Structure and classification of pouring system
The structure of the pouring system is the physical basis for achieving efficient molten metal transportation. Its core function is to smoothly guide the molten metal in the pressure chamber of the die-casting machine into the mold cavity. A complete conveying channel is formed by the collaboration of multiple functional components. The typical structure includes four basic parts: the gate sleeve, the sprue, the runner, and the ingates, supplemented by auxiliary structures such as overflow grooves and exhaust grooves. The gate sleeve serves as the interface between the pressure chamber and the mold, and needs to cooperate precisely with the injection rod to prevent the leakage of molten metal; the sprue vertically connects the gate sleeve and the runner, and is responsible for introducing the molten metal into the diversion area; the runner plays a role in diversion and pressure stabilization, distributing the molten metal to each ingate; the ingates are the last gateway for the molten metal to enter the cavity, and its size and shape directly determine the filling effect.
Based on the casting structure and production requirements, gating systems can be divided into two categories: single-cavity and multi-cavity. Single-cavity gating systems are suitable for large or complex castings, such as engine blocks and transmission cases. They feature a dedicated runner layout that allows for targeted optimization of the filling path. For example, large vehicle frame castings often utilize a “central feed + multi-branch runner” structure to ensure that the molten metal reaches all cantilevered parts simultaneously. Multi-cavity gating systems are used for the mass production of small parts (such as connectors and gears), requiring a balanced runner design to ensure consistent filling conditions across cavities. Runner layout can be categorized as series, parallel, or hybrid. Series runners have a simpler structure but can result in significant variability in filling time between cavities. Parallel runners use a main runner to independently feed each cavity, resulting in better balance. Hybrid runners combine the advantages of both and are suitable for combination molds with cavities of different sizes.

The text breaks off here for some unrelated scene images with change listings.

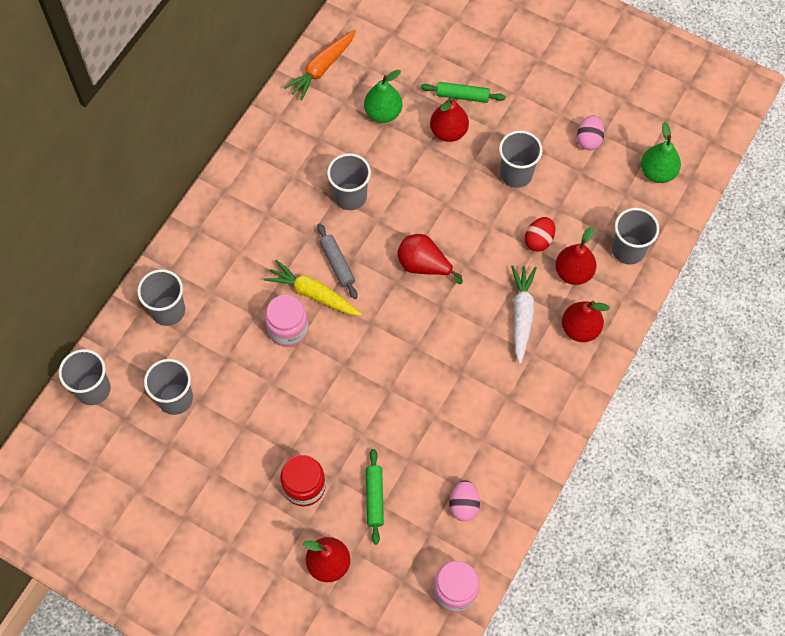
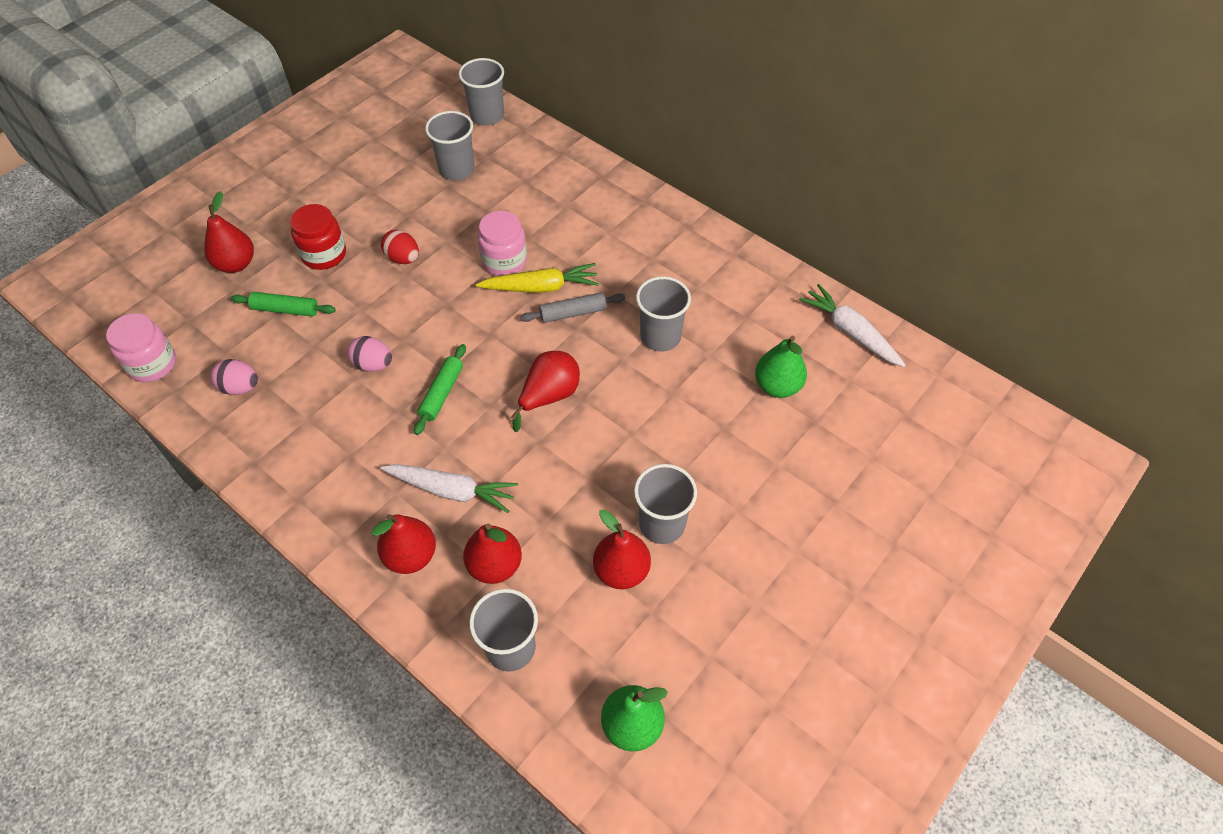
camera: 100 degrees right, 10 degrees down
(168, 311) = (554, 172): grey cup -> none
(313, 294) = (541, 287): yellow carrot -> yellow carrot turned 45 degrees clockwise
(322, 68) = (850, 332): orange carrot -> white carrot
(448, 132) = (740, 454): red pear -> red pear (621, 571)
(462, 96) = (796, 480): green rolling pin -> green rolling pin (442, 393)
(539, 240) = (554, 532): red egg -> red egg (403, 258)
(588, 140) = (704, 634): pink egg -> pink egg (373, 364)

According to the connection method between the inner gate and the cavity, the pouring system can be divided into direct gate, side gate, ring gate and other types. Direct gate refers to the inner gate opened directly on the large plane or end face of the casting. It is suitable for thick-walled or large castings. The advantages are small pressure loss and strong shrinkage compensation ability, but obvious gate marks will be left on the surface of the casting and need to be removed through subsequent processing. The side gate is opened on the side or parting surface of the casting. It is suitable for small and medium-sized parts, such as home appliance accessories. Its advantages are easy removal of the gate and good surface quality, but the pressure transmission efficiency is low. The ring gate is set around the cylindrical part of the casting (such as the bearing seat), which can achieve 360° uniform filling and significantly reduce segregation defects, but the runner metal consumption is large and it is suitable for high-precision parts.
Specialized structural castings have necessitated specialized gating systems. For slender rods (such as door handles), slot gates are used to uniformly feed material along their length to prevent bending and deformation. For shell components with deep cavities, submerged gates are used to feed material from the inner wall to minimize surface damage. For thin-walled tubular components, fan gates are used to achieve wide filling and reduce the risk of cold shuts. Furthermore, gating systems are specifically designed for processes such as high-pressure die casting (HPDC) and squeeze casting. HPDC systems emphasize high-speed filling, with ingates reaching speeds of 50-80 m/s. Squeeze casting, on the other hand, requires low flow rates and high pressures, often employing flat gates with delayed pressurization mechanisms.
The structure and classification of gating systems don’t exist in isolation; practical applications require flexible combinations. For example, a company manufactures motor end caps (discs with bearing holes) that utilize a composite structure of “sprue + annular runner + three side gates.” The annular runner ensures circumferential pressure balance, while the side gates avoid the bearing hole area, ensuring uniform filling while minimizing impact on critical areas. Advances in 3D printing technology have significantly lowered the manufacturing threshold for complex gating systems, enabling the use of traditionally difficult-to-machine special-shaped runners (such as variable-section runners and biomimetic branching runners), offering greater potential for improving casting quality.